Fragmento seleccionado
+---+
Comenzó así Román Gubern, olvidándose del sonido, y del oído, su Historia del cine: “El órgano con que yo he comprendido el mundo es el ojo” (Goethe). La comunión entre el ojo y lo cinematográfico, en el siglo XX, hizo de la vista el sentido privilegiado, y lo expuesto ante la misma, bajo los subterfugios de lo mimético, la imitación de la realidad, se presentó como verdad.

La gaya ciencia (Le Gai savoir, 1969), de Jean-Luc Godard, ese filme cartesiano, dejó varias lecciones sobre por qué es indispensable, para el cine, no olvidarse jamás de los sonidos. Escuchamos, junto a las imágenes de Juliet Berto y Jean-Pierre Léaud apegados al telón negro, los sonidos de mayo del 68, ecos de las revueltas robados de las calles que todavía resuenan hoy. “— Solo hablas de imagen, te olvidas del sonido. — Es lo mismo. En cada imagen hay que saber quién habla”, conversan Juliet y Jean-Pierre. Es en esa coimplicación imágenes-sonidos, opsignos-sonsignos, junto a la relación con el espectador, donde se juega el terreno, en el cine, de la verdad, o lo verdadero.

Como recogió el historiador del arte Michael Camille, las teorías medievales sobre el ojo y la visión discutieron —Platón y Aristóteles mediante— sobre una cuestión esencial: ¿disparan nuestros ojos rayos hacia los objetos o son los objetos los que nos disparan a nosotros? (1) El cine, la imposición de una determinada noción del ojo, donde las lindes entre lo expuesto y el espectador se difuminan, tornándose pliegue, tiene mucho que decir aún sobre esta ello.

¿Quién habla detrás de qué imágenes? ¿Disparamos o nos disparan?

Fotograma de «La gaya ciencia» (1968), de Jean-Luc Godard

II.

Los espejos deberían reflexionar un poco antes de devolver las imágenes
«La sangre de un poeta», Jean Cocteau

Escribió Borges, en un pasaje de Del rigor en la ciencia, sobre aquellos que  “levantaron un Mapa del Imperio, que tenía el tamaño del Imperio y coincidía puntualmente con él”. Ese mapa fuera de quicio del relato borgeano inspira la lógica del simulacro de Baudrillard y se asemeja, en una anacronía intempestiva, a Google Maps, que, en una injerencia política, es quien moldea y modifica la geografía misma eliminando del mapa, fácilmente, los dígitos “Palestina”. Este simulacro del mundo no es sino una imagen-aparato del Estado, aquella capaz de reafirmar la condición biopolítica de Palestina como Muselmann, aquellos humanos despojados de voz, o de la vida misma, en los campos de exterminio, como relató Primo Levi en Si esto es un hombre. ¿Es Google Maps un reflejo del mundo o un artefacto estético-político que opera sobre él? La lógica indicial volcada en el cine y la fotografía, bajo el paradigma naturalista, perece: las imágenes no son un reflejo del mundo. Lo representado no guarda una relación de verdad con la realidad, en términos epistemológicos; su configuración material como imagen es lo verdadero.
+---+
Registros listados

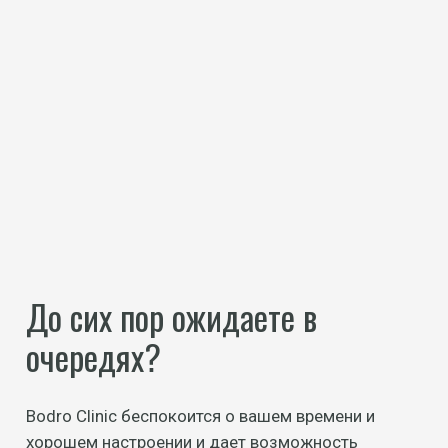
До сих пор ожидаете в
очередях?
Bodro Clinic беспокоится о вашем времени и
хорошем настроении и дает возможность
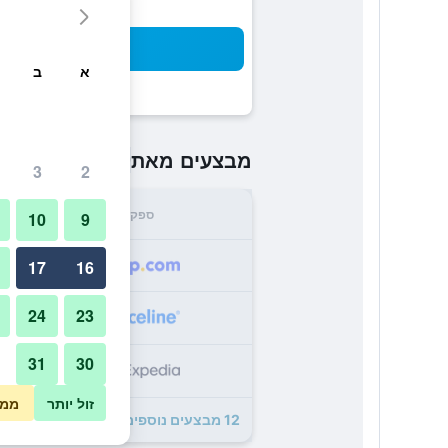
חיפו
א
ב
₪239
מבצעים מאת
/
הזול ביותר 
3
2
ספק
סה"
10
9
9
17
16
24
23
3
31
30
9
זול יותר
ממו
12 מבצעים נוספים לRiccarton Mall Motel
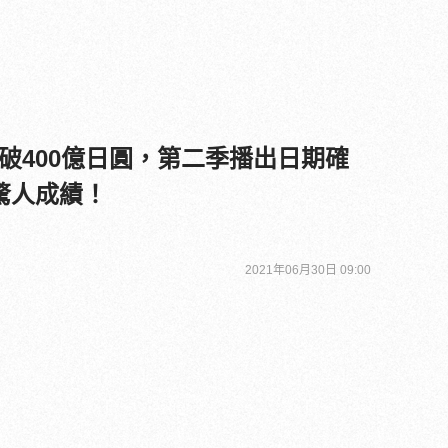
破400億日圓，第二季播出日期確
驚人成績！
2021年06月30日 09:00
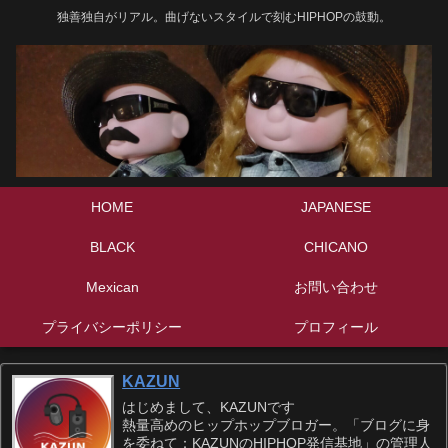
独善独自がリアル。曲げないスタイルで刻むHIPHOPの鼓動。
HOME
JAPANESE
BLACK
CHICANO
Mexican
お問い合わせ
プライバシーポリシー
プロフィール
KAZUN
はじめまして、KAZUNです
熱量高めのヒップホップブロガー。「ブログに身
を委ねて：KAZUNのHIPHOP発信基地」の管理人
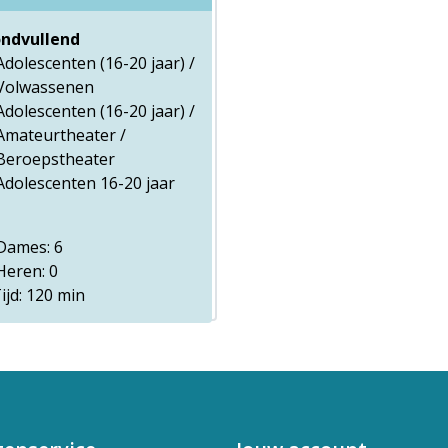
ndvullend
Adolescenten (16-20 jaar) /
Volwassenen
Adolescenten (16-20 jaar) /
Amateurtheater /
Beroepstheater
Adolescenten 16-20 jaar
ames: 6
eren: 0
ijd: 120 min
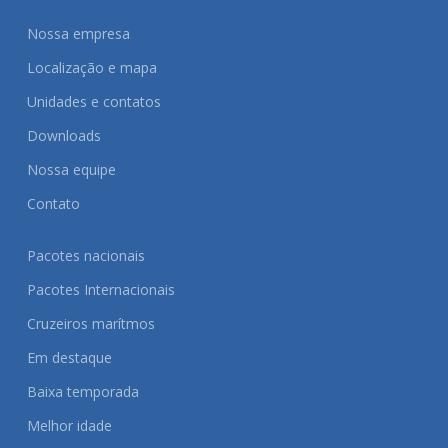
Nossa empresa
Localização e mapa
Unidades e contatos
Downloads
Nossa equipe
Contato
Pacotes nacionais
Pacotes Internacionais
Cruzeiros marítmos
Em destaque
Baixa temporada
Melhor idade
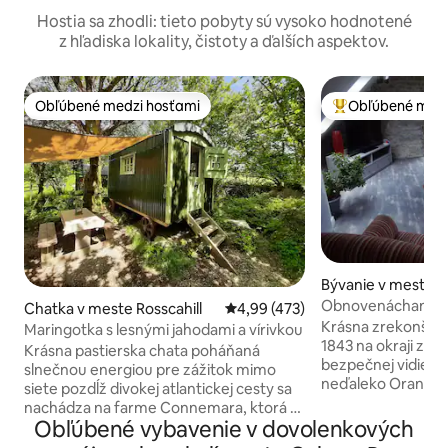
Hostia sa zhodli: tieto pobyty sú vysoko hodnotené
z hľadiska lokality, čistoty a ďalších aspektov.
Obľúbené medzi hosťami
Obľúbené medz
Obľúbené medzi hosťami
Najobľúbenejšie 
Bývanie v meste 
lway
Obnovenáchaný 
Chatka v meste Rosscahill
Priemerné ohodnotenie 4,99 z 5
4,99 (473)
roku 1843 vedľa zá
Krásna zrekonštru
Maringotka s lesnými jahodami a vírivkou
1843 na okraji zál
Krásna pastierska chata poháňaná
bezpečnej vidieck
slnečnou energiou pre zážitok mimo
neďaleko Oranmore
siete pozdĺž divokej atlantickej cesty sa
cestu do Galway 
nachádza na farme Connemara, ktorá sa
a Clare. Pokojná a
Obľúbené vybavenie v dovolenkových
nachádza 20 minút od mesta Galway a
kombinácia tradič
10 minút od Oughterard a Lough Corrib.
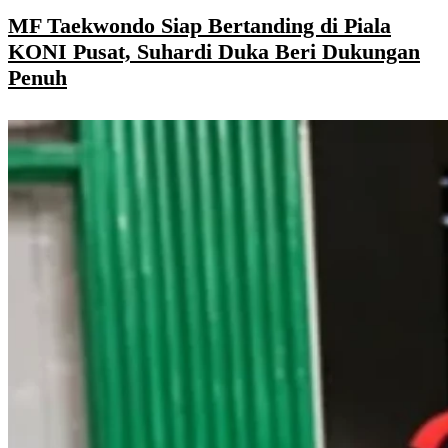
MF Taekwondo Siap Bertanding di Piala
KONI Pusat, Suhardi Duka Beri Dukungan
Penuh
+---+
¿Puedes volver a escribir, sin cambiar nada, el pasaje del fragmento sobre el cine y el sonido que empieza con "Comenzó así Román" y sigue hasta "presentó como verdad."?

Comenzó así Román Gubern, olvidándose del sonido, y del oído, su Historia del cine: “El órgano con que yo he comprendido el mundo es el ojo” (Goethe). La comunión entre el ojo y lo cinematográfico, en el siglo XX, hizo de la vista el sentido privilegiado, y lo expuesto ante la misma, bajo los subterfugios de lo mimético, la imitación de la realidad, se presentó como verdad.